--- SOURCE DATA Enclosed Below ---
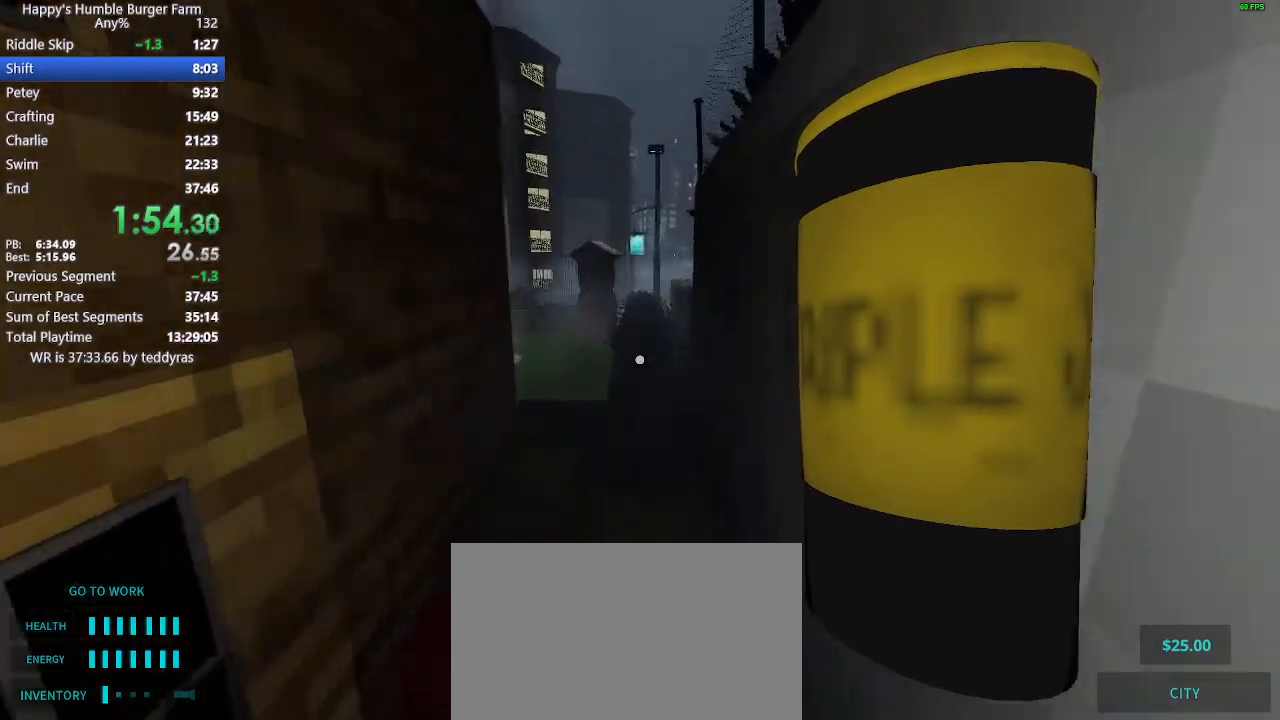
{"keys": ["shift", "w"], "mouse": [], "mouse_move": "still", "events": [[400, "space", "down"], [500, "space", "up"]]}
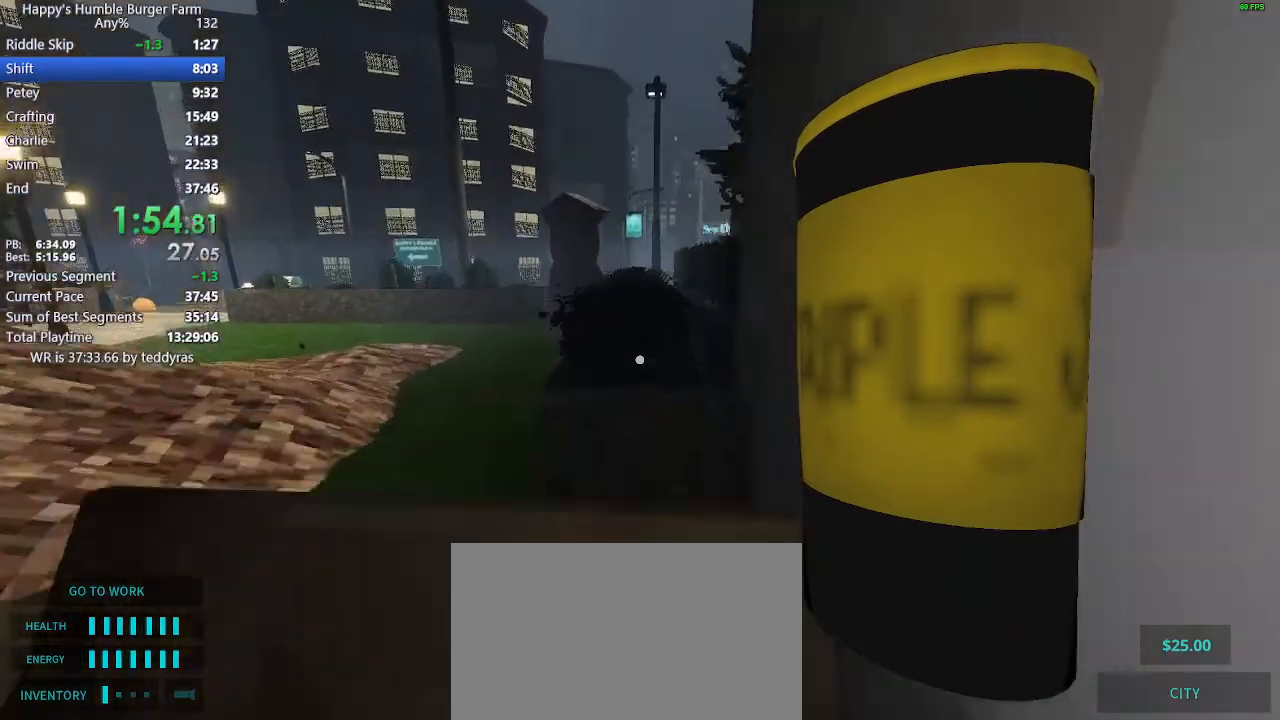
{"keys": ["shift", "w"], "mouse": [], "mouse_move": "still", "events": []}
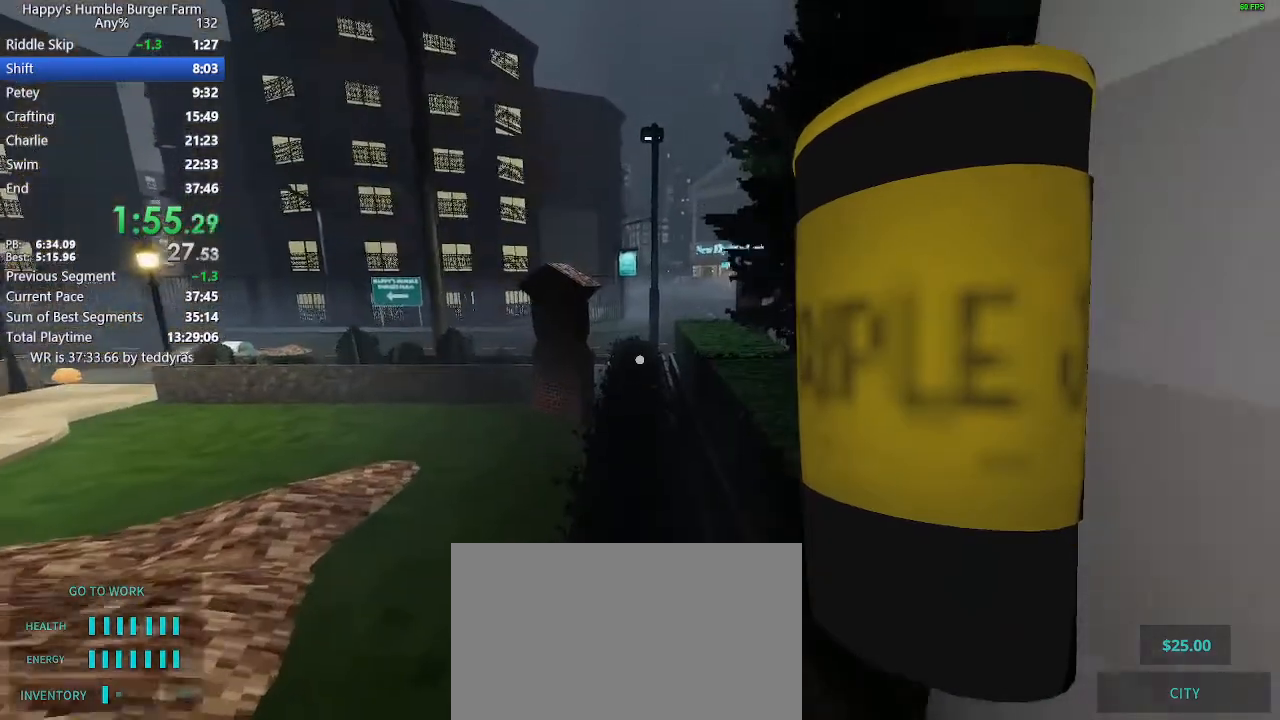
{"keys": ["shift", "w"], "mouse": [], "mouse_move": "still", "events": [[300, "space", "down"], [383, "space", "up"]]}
--- End of Enclosed SOURCE DATA ---
#### TASK BRIEF:
With the pictures removed, return the data above word for word.

#### ANSWER FOR THE TASK:
{"keys": ["shift", "w"], "mouse": [], "mouse_move": "still", "events": [[400, "space", "down"], [500, "space", "up"]]}
{"keys": ["shift", "w"], "mouse": [], "mouse_move": "still", "events": []}
{"keys": ["shift", "w"], "mouse": [], "mouse_move": "still", "events": [[300, "space", "down"], [383, "space", "up"]]}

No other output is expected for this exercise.